● **Text excerpt**
▶

Politics swept aside as Obama, Christie unite over devastation
Amid the wreckage of Superstorm Sandy, an unlikely partnership blooms between President Obama, a Democrat, and onetime archenemy — and Republican — Gov. Chris Christie of New Jersey.
SEA BRIGHT, N.J. — The power of the image could not have been lost on a politician as savvy as Gov. Chris Christie of New Jersey: With days to go before a cliffhanger election, a Democratic president was giving the handshake-back pat to his Republican opponent's most aggressive campaigner as they prepared to embark on a tour of damage from a catastrophic storm.
Before Sandy hit, Christie, a Republican, had been scheduled to campaign for Republican presidential nominee Mitt Romney, but he embraced the moment. When President Obama praised the governor Wednesday after they finished their tour of storm-ravaged New Jersey — "I want to let you know your governor is working overtime" — the two were soon swapping compliments.
"It's been a great working relationship," Christie said.
"I cannot thank the president enough for his personal concern and compassion for our state," he added during a news conference.

◀

● **Material shown**
▶

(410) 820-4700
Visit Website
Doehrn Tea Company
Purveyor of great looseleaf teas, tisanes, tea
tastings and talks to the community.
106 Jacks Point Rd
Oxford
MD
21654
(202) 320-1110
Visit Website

◀

● **Work instruction A**
In the article on Obama and Christie after Superstorm Sandy, switch "Wednesday" to "Thursday" and give the stretch from "Before Sandy hit, Christie, a" through "soon swapping compliments." again.
● **Work instruction B**
Answer these questions about the article on Obama and Christie after Superstorm Sandy:
(i) What place appears in the article's dateline?
(ii) Before Sandy hit, for whom had Christie been scheduled to campaign?
(iii) What kind of working relationship did Christie say he had with the president?
● **Work instruction C**
Write the next part of the article on Obama and Christie after Superstorm Sandy, picking up from the point where it stops.

● **Written response A**
Before Sandy hit, Christie, a Republican, had been scheduled to campaign for Republican presidential nominee Mitt Romney, but he embraced the moment. When President Obama praised the governor Thursday after they finished their tour of storm-ravaged New Jersey — "I want to let you know your governor is working overtime" — the two were soon swapping compliments.

● **Written response B**
(i) Sea Bright, N.J.
(ii) Republican presidential nominee Mitt Romney
(iii) A great working relationship

● **Written response C**
Only last week, Christie dismissed the president as "clutching for the light switch of leadership."
While the political odd couple bonded, the sun came out in the region, the stock exchange reopened and the electricity crisis ebbed somewhat — but the rolls of the dead rose, and some areas were still coming to grips with Sandy's destruction.
In pockets of New Jersey, in particular, the storm's scope was becoming clear.
Half of Hoboken, N.J., birthplace of baseball and Frank Sinatra, was covered with a stew of Hudson River water, sewage and oil. Roughly 20,000 people were stranded in the flood but warned to stay put because of live wires. In Union Beach, where a flood surge pulverized some houses, the principal of the local elementary school said it couldn't reopen for three weeks.
Some small beachfront communities instituted new evacuation orders after gas leaks erupted amid the wreckage. In Sea Bright, N.J., a barrier-beach borough of 1,800 people south of Coney Island, officials labored to shut down gas lines.
"If we had a fire now, it would just burn," said Sea Bright's emergency-management coordinator, Danny Drogin. "All it takes is someone lighting a cigarette." Of Sandy, he offered this assessment: "It's like Katrina without alligators. The damage is catastrophic."
There were numerous signs, however, of relief and reinforcement.
The Pentagon said more than 10,000 National Guard troops in 13 states had been mobilized. The deployment included 10 Blackhawk helicopters, 100 pumps sent to New York to siphon water from tunnels, about 120 medical personnel and 573 vehicles. An additional 40 Humvees were on their way from Fort Drum, in upstate New York.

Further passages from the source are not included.